My fear could be summarized as, “I am afraid I am not a real writer, I had only one book in me, I can write about someone dying but that’s all, and it’s time for me to pick up my pilot pens and my Rhodia notebook and put them in the cardboard box for Goodwill.” It’s fascinating how easily we minimize our gifts. There was once a little girl who didn’t engage in mental debates about whether she could or she couldn’t, she simply did. Where did she go?
Laura Munson, who created a safe space for me to find that little girl who simply did, led the retreat. The workshop was a well-designed learning experience and I should know because I’ve spent a Master’s degree and twenty years of my life designing adult learning experiences. When the least little thing isn’t well thought out it makes me a horrible participant. It makes me fidget. In this workshop, I never once fidgeted. Instead, I relaxed and wrote and so did everyone else. We wrote and put our hearts on the page. I recommend the Haven Writing Retreat to anyone who has ever dreamed of writing anything… a novel, some poems, a memoir, anything.
So, that is what I am going to do—write. For myself at first, to have fun with writing again. Since leaving the retreat I’ve already written a short story and I want to do more of that. It’s fun and I want more fun in my life. I won’t be posting the stories on this blog because I’m going to “chest my cards,” which is a term from bridge or poker that I learned at the retreat and it feels right for me right now. I do promise all ten (I think it’s ten, I have to check) of my remaining blog subscribers (an exodus occurred with the clothing posts) this: When I do put something together, some assemblage of writing, you’ll be able to have it for free, in gratitude for your fortitude. I know I will do this because I like to make things. I like to make things and hold them in my hands.
In addition to the writing, I plan to revise my blog. It doesn’t fit me anymore. It needs new clothes.

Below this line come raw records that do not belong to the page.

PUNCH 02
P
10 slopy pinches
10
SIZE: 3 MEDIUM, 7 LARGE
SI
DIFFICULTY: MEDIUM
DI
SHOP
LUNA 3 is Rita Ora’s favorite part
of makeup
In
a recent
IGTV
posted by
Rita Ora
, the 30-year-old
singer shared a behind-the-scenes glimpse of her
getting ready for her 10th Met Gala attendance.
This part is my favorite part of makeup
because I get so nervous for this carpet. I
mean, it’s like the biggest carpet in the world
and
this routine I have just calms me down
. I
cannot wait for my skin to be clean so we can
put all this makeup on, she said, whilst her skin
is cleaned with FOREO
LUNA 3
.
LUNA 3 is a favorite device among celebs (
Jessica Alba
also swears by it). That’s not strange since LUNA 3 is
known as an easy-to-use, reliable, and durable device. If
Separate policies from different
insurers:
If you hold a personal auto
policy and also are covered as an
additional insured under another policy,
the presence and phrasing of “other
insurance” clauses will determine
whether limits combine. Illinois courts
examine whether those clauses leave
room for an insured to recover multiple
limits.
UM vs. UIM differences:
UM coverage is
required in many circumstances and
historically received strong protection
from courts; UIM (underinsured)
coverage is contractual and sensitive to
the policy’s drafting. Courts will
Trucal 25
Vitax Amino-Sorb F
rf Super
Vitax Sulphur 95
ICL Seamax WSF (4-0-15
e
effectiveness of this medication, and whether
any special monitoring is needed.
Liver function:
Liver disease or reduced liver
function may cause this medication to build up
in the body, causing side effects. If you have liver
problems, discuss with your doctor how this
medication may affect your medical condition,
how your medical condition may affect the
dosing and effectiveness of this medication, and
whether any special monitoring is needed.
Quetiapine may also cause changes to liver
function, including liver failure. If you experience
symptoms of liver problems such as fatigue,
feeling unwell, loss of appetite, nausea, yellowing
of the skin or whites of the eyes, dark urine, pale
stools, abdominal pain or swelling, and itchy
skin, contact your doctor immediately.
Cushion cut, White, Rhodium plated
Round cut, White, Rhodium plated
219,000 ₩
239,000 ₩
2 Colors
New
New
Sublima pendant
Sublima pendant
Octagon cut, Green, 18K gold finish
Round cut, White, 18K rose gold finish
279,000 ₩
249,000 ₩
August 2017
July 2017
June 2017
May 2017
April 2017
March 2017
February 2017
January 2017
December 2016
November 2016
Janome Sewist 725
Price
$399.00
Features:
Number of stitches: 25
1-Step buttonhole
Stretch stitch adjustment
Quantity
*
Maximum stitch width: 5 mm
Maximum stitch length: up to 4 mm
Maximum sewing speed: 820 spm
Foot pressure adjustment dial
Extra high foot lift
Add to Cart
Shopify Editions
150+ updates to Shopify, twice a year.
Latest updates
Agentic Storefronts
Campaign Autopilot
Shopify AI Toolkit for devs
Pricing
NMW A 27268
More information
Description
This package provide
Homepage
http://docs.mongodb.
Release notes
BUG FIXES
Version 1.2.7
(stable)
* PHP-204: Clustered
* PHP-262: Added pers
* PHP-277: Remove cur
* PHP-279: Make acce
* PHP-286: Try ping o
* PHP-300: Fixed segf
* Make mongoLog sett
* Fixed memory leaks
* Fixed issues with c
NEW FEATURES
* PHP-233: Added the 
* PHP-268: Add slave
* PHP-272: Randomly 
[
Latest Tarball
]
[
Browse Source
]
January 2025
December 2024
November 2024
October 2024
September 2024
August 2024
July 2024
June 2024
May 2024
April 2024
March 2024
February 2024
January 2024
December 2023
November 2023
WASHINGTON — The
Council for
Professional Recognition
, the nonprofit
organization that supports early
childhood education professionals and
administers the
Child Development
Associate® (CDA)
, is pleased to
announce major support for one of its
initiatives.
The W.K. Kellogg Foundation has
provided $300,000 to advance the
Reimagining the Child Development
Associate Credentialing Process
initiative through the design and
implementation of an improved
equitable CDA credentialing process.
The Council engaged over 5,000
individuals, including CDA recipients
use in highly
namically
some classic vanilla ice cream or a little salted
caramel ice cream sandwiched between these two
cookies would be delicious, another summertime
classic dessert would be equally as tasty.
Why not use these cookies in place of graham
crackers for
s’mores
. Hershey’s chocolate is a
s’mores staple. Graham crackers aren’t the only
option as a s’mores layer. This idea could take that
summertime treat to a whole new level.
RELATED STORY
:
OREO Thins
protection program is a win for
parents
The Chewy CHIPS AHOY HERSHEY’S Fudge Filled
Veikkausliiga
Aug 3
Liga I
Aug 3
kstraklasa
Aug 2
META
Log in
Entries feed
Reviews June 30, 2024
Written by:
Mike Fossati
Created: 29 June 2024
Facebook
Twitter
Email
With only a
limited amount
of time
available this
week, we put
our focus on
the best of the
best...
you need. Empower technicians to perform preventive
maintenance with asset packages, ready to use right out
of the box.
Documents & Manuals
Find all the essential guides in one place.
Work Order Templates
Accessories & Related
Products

What the blog did for me, and it is not to be underestimated, is provide an accountability mechanism. So, I plan to use the blog to hold myself accountable. But since there is no reason to inundate you with blog posts that say “I wrote for two hours this week,” I’m simply going to annotate the bottom of this post. That should prevent any email triggers yet still provide the accountability bonus. Fingers crossed.
Thanks for reading.
With my cards at my chest,
PS: At the retreat we each clarified why we write. My reason is this: I write to explore the wild and noble territory of the human heart and to leave behind a brave and honest map.